If I remember correctly, I think most baking supplies were available. Flour, sugar, and salt I know for sure were. Baking soda and baking powder – I think so but I honestly can’t remember for sure. (Someone correct me if I’m wrong).  One thing to keep in mind is that there’s no ovens (unless you want to pay a high price or have one imported), so you’ll have to do any baking you do with a toaster oven.

Flour tortillas

It’s rare to find these. I found them a couple times in big city malls, but it’s not common to see.


Oh yes, you can get bread there. There’s even little bakeries along the side of the road that sell yummy sweet rolls and stuff. They’re quite heavy and rich. My favorite thing was going to get Pandasal (rolls sold by the dozen at little pandasal shops along the road). They are delicious! It’s hard to find wheat bread but some stores carry it.

Flip Flops

These are very easy to find. Everyone wears them and they are sold everywhere.


These are also readily available. Filipinos use them to keep the sun off as well as the rain.

Soy sauce

You can get this anywhere.

Taco seasoning

This one’s a bit of a hit and miss. You may find some at the mall occasionally, but they don’t always carry it.


Also readily available.

Stationary, Stickers, Envelopes, and Office Supplies

You can get all these things in department stores (in the mall).

Toothpaste & Floss

Toothpaste is sold everywhere. Floss is harder to find.

Sunscreen & Bug Spray

You can get these there.


There are thrift stores called ukay-ukay stores where you can find pretty cheap clothes. You can also a seamstress – they are very talented and skilled.

*Some more rural towns don’t have malls, just outdoor markets and sari-sari type shops that carry the basic necessities.

*Grocery stores vary in what they carry. It’s a surprise whenever you go shopping. One week you you’ll see something but the week it won’t be there.  But this mostly applies to imported stuff, like cheese,  and certain types of snacks, etc. The basic Filipino staple foods are always available.

*My experience has been that when you first get there, you might crave certain foods back home for the first little bit. But after being out their for a while, it’s not a big deal – You start to crave American food a lot less and enjoy the Filipino lifestyle much more.

Want to add something to this list? Feel free to contact us here or comment below.

This article was contributed by Rebecca, Philippines Baguio Mission, 2009-2011.

29 thoughts on “Things You Can and Cannot Buy in the Philippines

  • all of these (as in all of it) are available in S&R.
    It’s our version of Costco here in Manila. There’s branches in BGC, near Mall of Asia and Alabang.

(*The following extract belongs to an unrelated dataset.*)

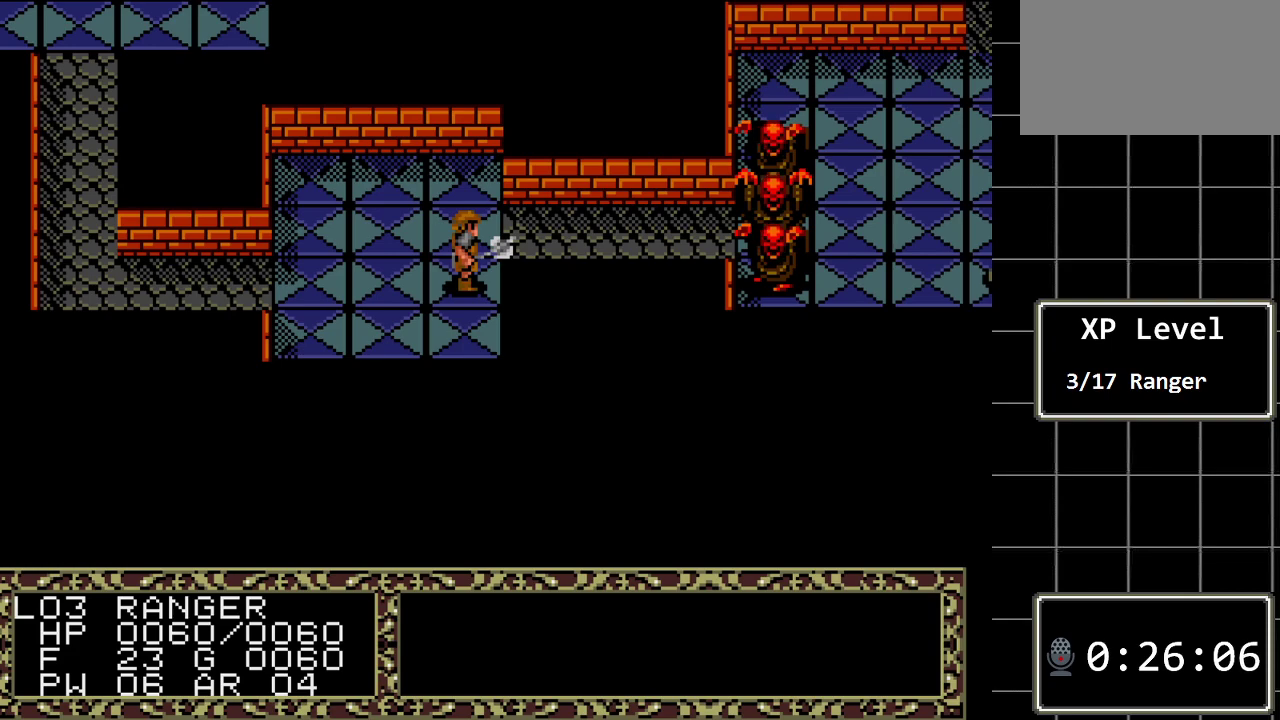
{"buttons": ["DPAD_DOWN"], "events": [[433, "DPAD_DOWN", "down"]]}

  • Can’t find self rising or Bread flour in Bacolod supermarkets, The beef is sad, Even supposed quality steaks a like porterhouse is like eating a shoe. Cheese selection is poor, lucky if you find more than a couple packs of sliced american or some mozzarella. Once in a while you can find a box cake but then no icing, cereal selection is poor. No deli’s in the supermarkets and if you do find a deli somewhere its like 2000p per kilo for turkey ham.

    • We do have a problem with Cows and Cow products because our climate and grass isnt the best for raising cows. So dont expect quality cheese, milk, beef etc unless they are imported and expensive. I think the best cows you can find here are in batanes. AND DONT LOOK AT SUPERMARKETS FOR FRESH MEAT! Fresh pork, chicken and beef can only be found in the town markets early in the morning. They are going to be sold out after 10 am.

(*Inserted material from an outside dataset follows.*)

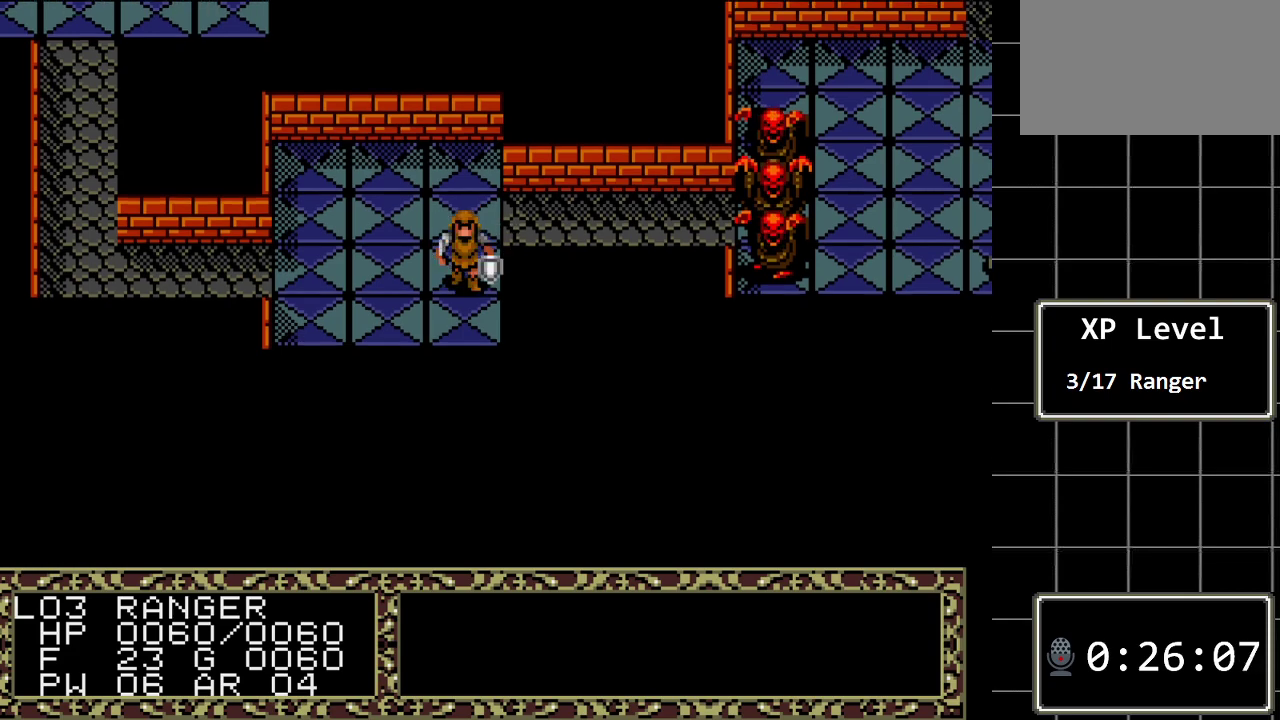
{"buttons": ["DPAD_LEFT"], "events": [[283, "DPAD_DOWN", "up"], [350, "DPAD_LEFT", "down"]]}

  • “That’s because people don’t have microwaves in the Philippines.”

    Im like,.”wow, I happen to use a microwave oven everyday”

    Ranch dressing – available at SM and most Puregold stores.

    • I’m sure she meant not all Filipinos have microwave ~ like me. Why have a microwave when you already have an oven? The only redeeming quality of a microwave is to heat stuff faster. For many Filipinos, this is in the least of their needs.

    • Butter is available here, my wife buys it in Bacolod City at one of the Malls. Some European and US items are at Ayala (Wherever that is). Butter doesn’t taste the same though, I think it is from Buffalo not cows as we may be used to. As to sending anything here, look up Balikbayan boxes, these take anywhere from 2 mos. to half a year to arrive though.

  • I am a diabetic and living near Bacolod City. I have been looking for 4C Tea 2 Go, Green tea with honey, sugar free but can’t find it here; also canned chili. Also looked for Italian Sausage could only find fennel seeds, can’t find decent casings anywhere so we can’t make regular sausage but can make sausage patties. Diet sodas here are very limited despite the huge amount of indigenous diabetics living in this country, Coke Zero and sometimes diet root beer and 7Up. Everyone keeps repeating to me that this isn’t the USA; as though I need to hear that. Before I came here for this extended and very long vacation I did go online to see what I would need and was told ‘everything is available’ here if I am willing to pay; well it turns out that was not correct. I have a Jig saw and can’t find blades for it; oh and it uses batteries and I can’t find replacements. Funny too how the hardware stores show advertisement of items that I am often told are not in stock! Last but not least, it was virtually impossible to find Iodine anywhere. So if anyone knows where to get these items let me know but if all you are going to do is tell me how this isn’t the USA, keep it to yourself. Thanks.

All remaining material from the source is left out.